George Floyd: Ghanaian Minister Urges African-Americans To Return To Africa

George Floyd Protest has spread to Ghana

LAGOS JUNE 12TH (NEWSRANGERS)-Black Americans of African descent should return to the continent because they are not wanted in the United States, a government minister in Ghana has said.

Barbara Oteng Gyasi, the country’s tourism minister, urged black Americans to return “home” during an emotional ceremony in the Ghanaian capital Accra to mark the death of George Floyd.

“We continue to open out arms and invite all brothers and sisters home,” Ms Oteng Gyasi said. “Ghana is your home. Africa is your home. We have arms wide open, ready to welcome you home.

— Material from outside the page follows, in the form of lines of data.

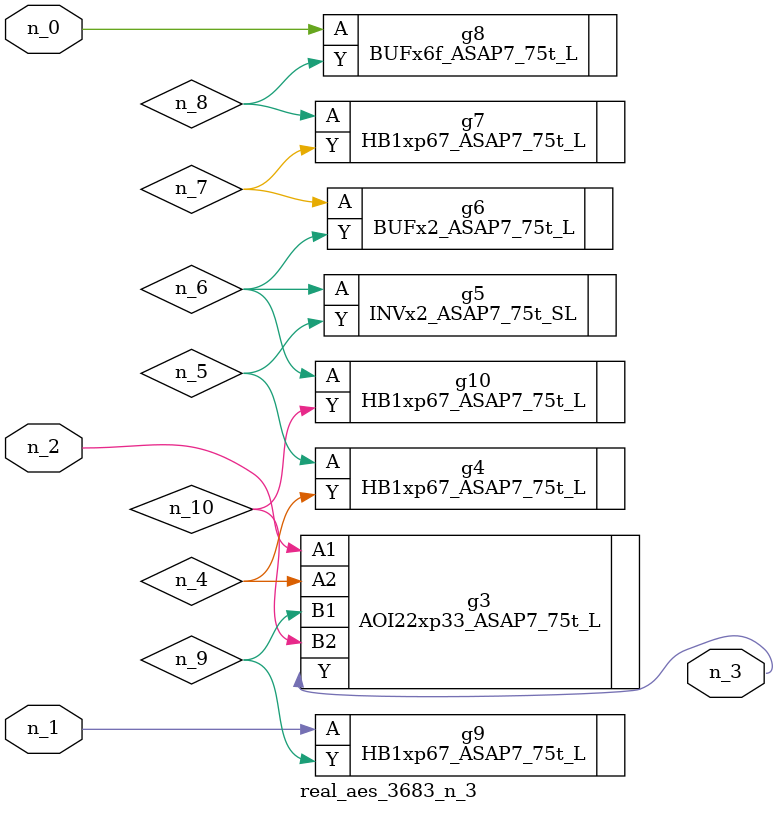
<source format=v>
module real_aes_3683_n_3 (n_0, n_2, n_1, n_3);
input n_0;
input n_2;
input n_1;
output n_3;
wire n_4;
wire n_5;
wire n_7;
wire n_9;
wire n_6;
wire n_8;
wire n_10;
BUFx6f_ASAP7_75t_L g8 ( .A(n_0), .Y(n_8) );
HB1xp67_ASAP7_75t_L g9 ( .A(n_1), .Y(n_9) );
AOI22xp33_ASAP7_75t_L g3 ( .A1(n_2), .A2(n_4), .B1(n_9), .B2(n_10), .Y(n_3) );
HB1xp67_ASAP7_75t_L g4 ( .A(n_5), .Y(n_4) );
INVx2_ASAP7_75t_SL g5 ( .A(n_6), .Y(n_5) );
HB1xp67_ASAP7_75t_L g10 ( .A(n_6), .Y(n_10) );
BUFx2_ASAP7_75t_L g6 ( .A(n_7), .Y(n_6) );
HB1xp67_ASAP7_75t_L g7 ( .A(n_8), .Y(n_7) );
endmodule
</source>
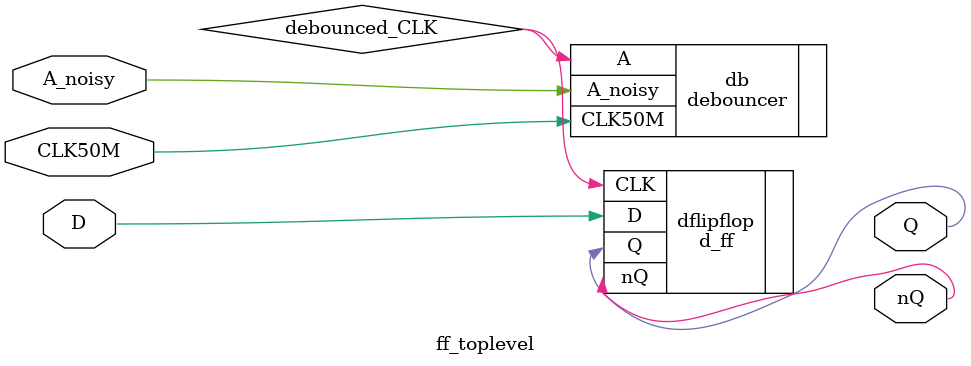
<source format=sv>
module ff_toplevel(
	input logic A_noisy, CLK50M, D,
	output logic Q, nQ
);

	logic debounced_CLK;
	
	debouncer db(.A_noisy(A_noisy),	// noisy clock input to debouncer
					 .CLK50M(CLK50M),		// Actually taking the 50 Megahurtz (helps with button push)
					 .A(debounced_CLK)	// output of debouncer is debounced clock
	);
	
	d_ff dflipflop(.CLK(debounced_CLK), .D(D), .Q(Q), .nQ(nQ));
	
endmodule

</source>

“You do not have to stay where you are not wanted forever. You have a choice and Africa is waiting for you.”

Ghana launched a campaign in 2018 to persuade black Americans either to move to the country or to visit it as tourists. “The Year of Return” initiative marked the quatercentenary of the first documented shipment of slaves from Africa across the Atlantic to the New World.

Ms Oteng Gyasi was speaking at the W.E.B. DuBois Centre for Pan African Culture, where Mr Floyd is to be memorialised on the building’s Sankofa Wall, a structure dedicated to Ghana’s diaspora.

Ghana’s history is deeply linked to the slave trade. Its coastline is dotted with forts where European merchants held slaves purchased from raiding chiefs before the often deadly journey across the Atlantic.

Many believe that the slave trade is responsible for the West’s prosperity and Africa’s poverty. A return of black Americans to return to the lands from which their ancestors were snatched would mark a symbolic healing of old wounds while giving the continent an economic boost, officials in Ghana say.

Not everyone in Ghana has welcomed the minister’s words, however.

Efia Odo, a popular actress who grew up in the United States before returning to Ghana, said that unless the government of President Nana Akufo-Addo did more to deal with corruption and dilapidated infrastructure, Ghana would have little appeal to the diaspora.

“Fix your country first before you invite outsiders,” she wrote on Twitter.

Others pointed to faults with Ghana’s own police force, which has a reputation for brutality and venality, according to critics. There was anger in the country last October after three policemen who fell into an argument with a bus driver allegedly wrestled him to the ground and hacked him to death with machetes.